Task inputs -
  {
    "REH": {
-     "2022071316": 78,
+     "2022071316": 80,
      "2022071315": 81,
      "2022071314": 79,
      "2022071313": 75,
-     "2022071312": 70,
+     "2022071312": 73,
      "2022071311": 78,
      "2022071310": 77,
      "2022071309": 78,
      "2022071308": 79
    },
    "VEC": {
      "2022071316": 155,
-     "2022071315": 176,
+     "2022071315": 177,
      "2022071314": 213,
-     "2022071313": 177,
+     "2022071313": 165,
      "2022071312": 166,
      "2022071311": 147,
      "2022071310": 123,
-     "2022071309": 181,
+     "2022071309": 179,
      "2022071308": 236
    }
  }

---

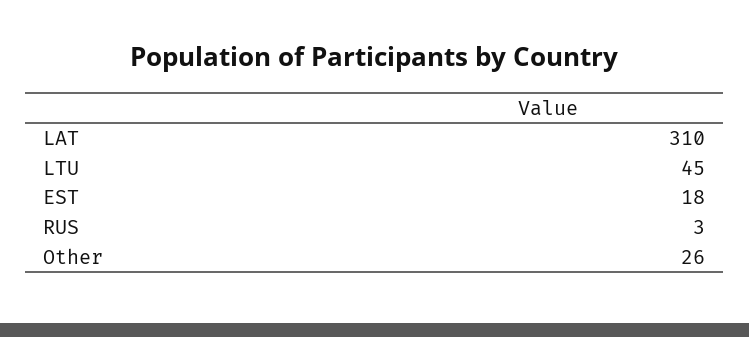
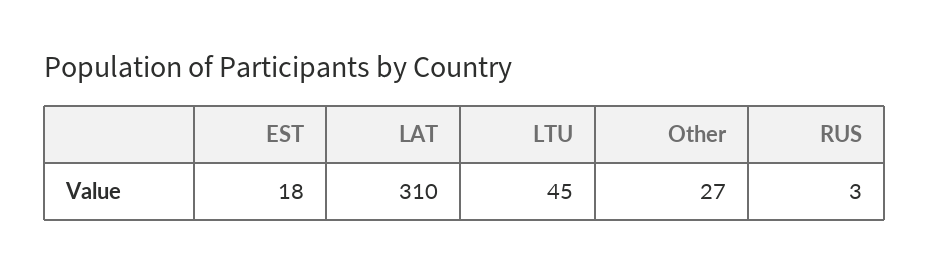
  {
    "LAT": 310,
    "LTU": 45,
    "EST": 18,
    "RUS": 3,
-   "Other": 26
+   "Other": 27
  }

==

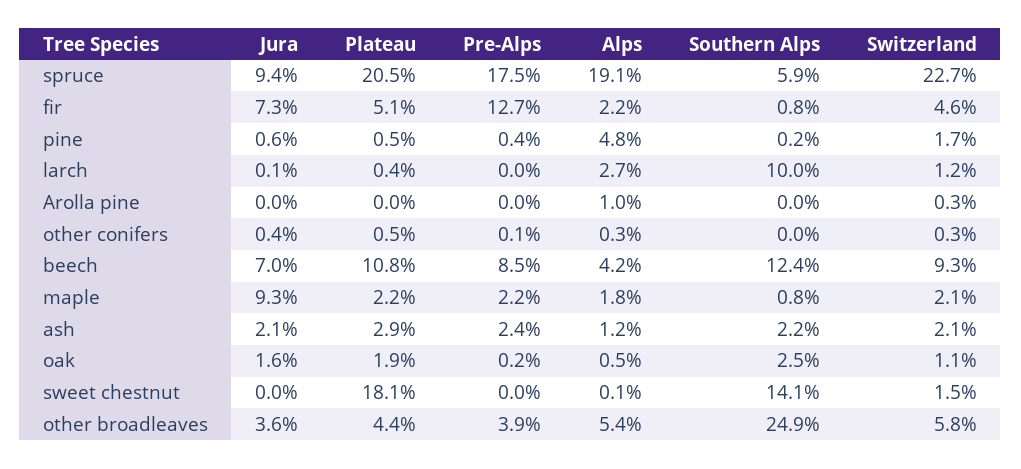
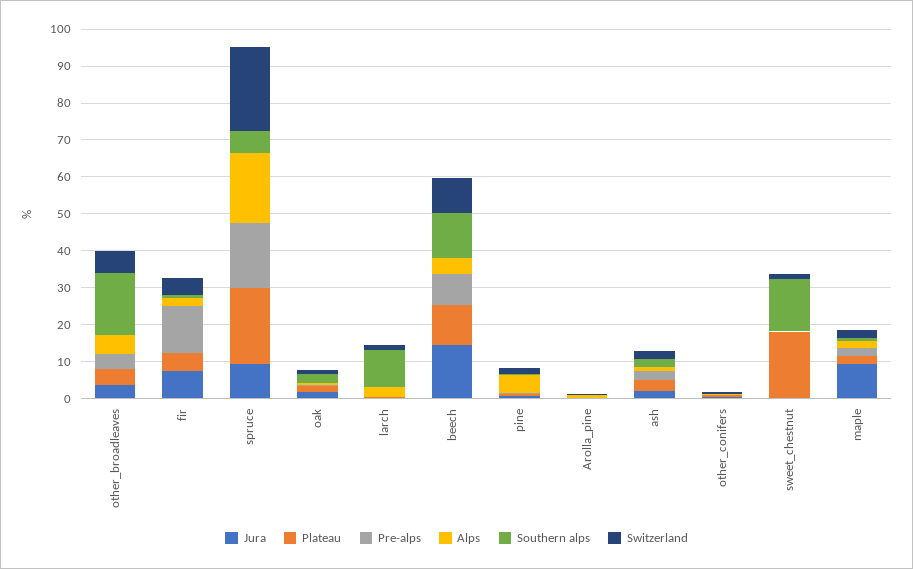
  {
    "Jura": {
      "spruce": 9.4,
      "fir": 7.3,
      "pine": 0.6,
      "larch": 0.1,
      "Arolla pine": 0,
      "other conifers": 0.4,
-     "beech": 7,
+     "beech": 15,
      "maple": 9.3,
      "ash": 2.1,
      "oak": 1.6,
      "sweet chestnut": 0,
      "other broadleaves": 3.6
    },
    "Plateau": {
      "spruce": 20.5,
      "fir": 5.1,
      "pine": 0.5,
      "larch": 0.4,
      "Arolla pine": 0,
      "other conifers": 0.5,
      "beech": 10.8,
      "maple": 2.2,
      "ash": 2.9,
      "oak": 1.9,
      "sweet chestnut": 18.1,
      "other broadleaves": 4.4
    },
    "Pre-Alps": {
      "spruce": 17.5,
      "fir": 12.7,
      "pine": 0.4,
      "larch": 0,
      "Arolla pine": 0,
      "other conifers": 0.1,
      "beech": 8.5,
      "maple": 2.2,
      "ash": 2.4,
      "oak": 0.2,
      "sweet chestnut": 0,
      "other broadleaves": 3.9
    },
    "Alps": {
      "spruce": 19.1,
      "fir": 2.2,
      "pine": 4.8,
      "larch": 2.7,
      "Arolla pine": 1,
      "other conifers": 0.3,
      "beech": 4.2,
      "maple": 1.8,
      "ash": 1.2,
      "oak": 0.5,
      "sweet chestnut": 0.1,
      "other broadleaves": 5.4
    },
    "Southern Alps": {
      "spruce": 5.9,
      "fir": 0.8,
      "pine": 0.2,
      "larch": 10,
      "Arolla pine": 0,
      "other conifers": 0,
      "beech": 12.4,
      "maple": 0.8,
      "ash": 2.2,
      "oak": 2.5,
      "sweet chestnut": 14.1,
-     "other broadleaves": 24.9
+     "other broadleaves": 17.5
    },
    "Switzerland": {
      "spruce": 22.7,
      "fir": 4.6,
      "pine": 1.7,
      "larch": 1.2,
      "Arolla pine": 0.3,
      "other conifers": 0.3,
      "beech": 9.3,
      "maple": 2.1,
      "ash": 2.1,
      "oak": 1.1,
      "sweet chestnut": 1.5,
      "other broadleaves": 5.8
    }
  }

About this task -
Determine how many lines in the preceding records include the word "maple". The answer is that number alone.

Task answer -
6